Heute haben die beiden nicht sehr viel Erfolg: Über eine Stunde durchforsten sie den Waldboden und der einzige essbare Pilz, den sie finden, diente bereits diversem Getier als Zmorge.

Dieser Maronenröhrling wurde bereits von Mäusen, Eichhörnchen oder anderen Nagern gefunden.

Alle anderen Fundstücke stehen auf der Skala von «kein Speisepilz» bis «tödlich giftig». «Im europäischen Raum gibt es ca. 5000 verschiedene Pilzsorten», so Schneider. Davon sind mehrere hundert Arten Speisepilze.. «Wenn man sich bei einem Pilz unsicher ist, lässt man ihn lieber stehen.» Oder nutze eben die Kontrollstelle der Gemeinden.

Für diese ist Schneider bereits seit 20 Jahren tätig, Wysser seit 30 Jahren. In dieser Zeit haben die beiden schon einiges gesehen. «Es gibt immer wieder Leute, die kommen mit zu alten und teils völlig verschimmelten Pilzen zu uns», sagt Schneider. Die verstünden dann meist nicht, warum sie diese nicht mehr essen sollten. «Sie fragen sich, wie etwas schlecht sein kann, was sie selbst im Wald gesammelt haben.» Wenn die Sammler dann aber das meist schon wurmdurchzogene Fleisch im inneren der betroffenen Pilze sehen vergeht ihnen schnell der Appetit. «Pilze sind sehr heikel und ausgewachsen sind sie nicht sehr lange essbar.» Darum sei es auch wichtig, beim Sammeln bereits für genug Durchlüftung zu sorgen. «Am besten nimmt man einen Korb oder einen Stoffsack mit.»

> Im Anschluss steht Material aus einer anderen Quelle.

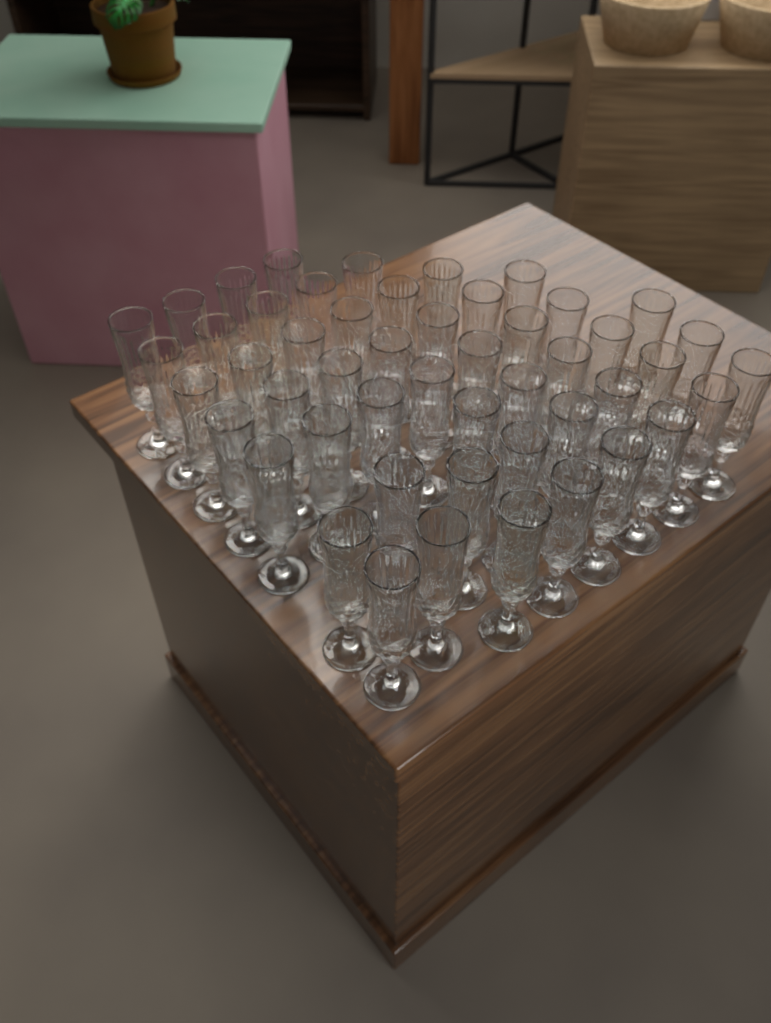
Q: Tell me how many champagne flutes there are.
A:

Darauf sollten Sie beim Pilzesammeln achten.

Auch nicht essbare Pilze haben Nutzen

Dennoch ist die heutige Suche für die beiden kein Reinfall. Einige der Pilze, die sie heute gefunden haben, will Schneider mit nach Hause nehmen. Dort kämen sie unters Mikroskop, um ihre Sporen zu identifizieren. Die sind nur rund eins bis drei Mikrometer klein und damit von blossem Auge unmöglich zu sehen. Dennoch können sie sehr viel bewirken. «Wenn jemand mit einer Pilzvergiftung ins Spital kommt, können wir durch unser Wissen manchmal helfen.» Doch glücklicherweise kämen solche Fälle nur sehr selten vor.

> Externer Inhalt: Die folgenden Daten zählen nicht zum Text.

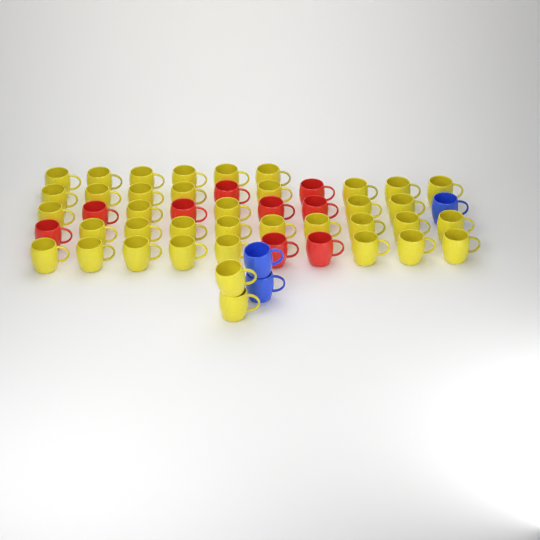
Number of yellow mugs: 38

Auch mit diesen nicht essbaren und teils sehr giftigen Pilzen können die Kontrolleure etwas anfangen.

Wysser nutzt die Gelegenheit, um eine neue App zu testen. Jeden Fund hält er in die Kamera und lässt ihn von der App in ihrer Datenbank suchen. Mit dem Ergebnis ist er aber überhaupt nicht zufrieden: In 90 Prozent der Fälle liegt sie seiner Meinung nach falsch. Daher finde er ihren Nutzen auch sehr «fragwürdig». Sie würden Sammler in falscher Sicherheit wiegen. So identifizierte das aktuelle Modell einen grünblättrigen Schwefelkopf (giftig) mit einem rauchblättrigen Schwefelkopf (Speisepilz). Daher ist für Wysser klar: «Jemand der Pilze nicht kennt, sollte sich absolut nicht auf diese Apps verlassen.» Die Apps dienen nur als Hilfsmittel beim Pilze sammeln, die definitive Sicherheit, ob ein Pilz essbar ist oder nicht, gibt nur die Pilzkontrolle.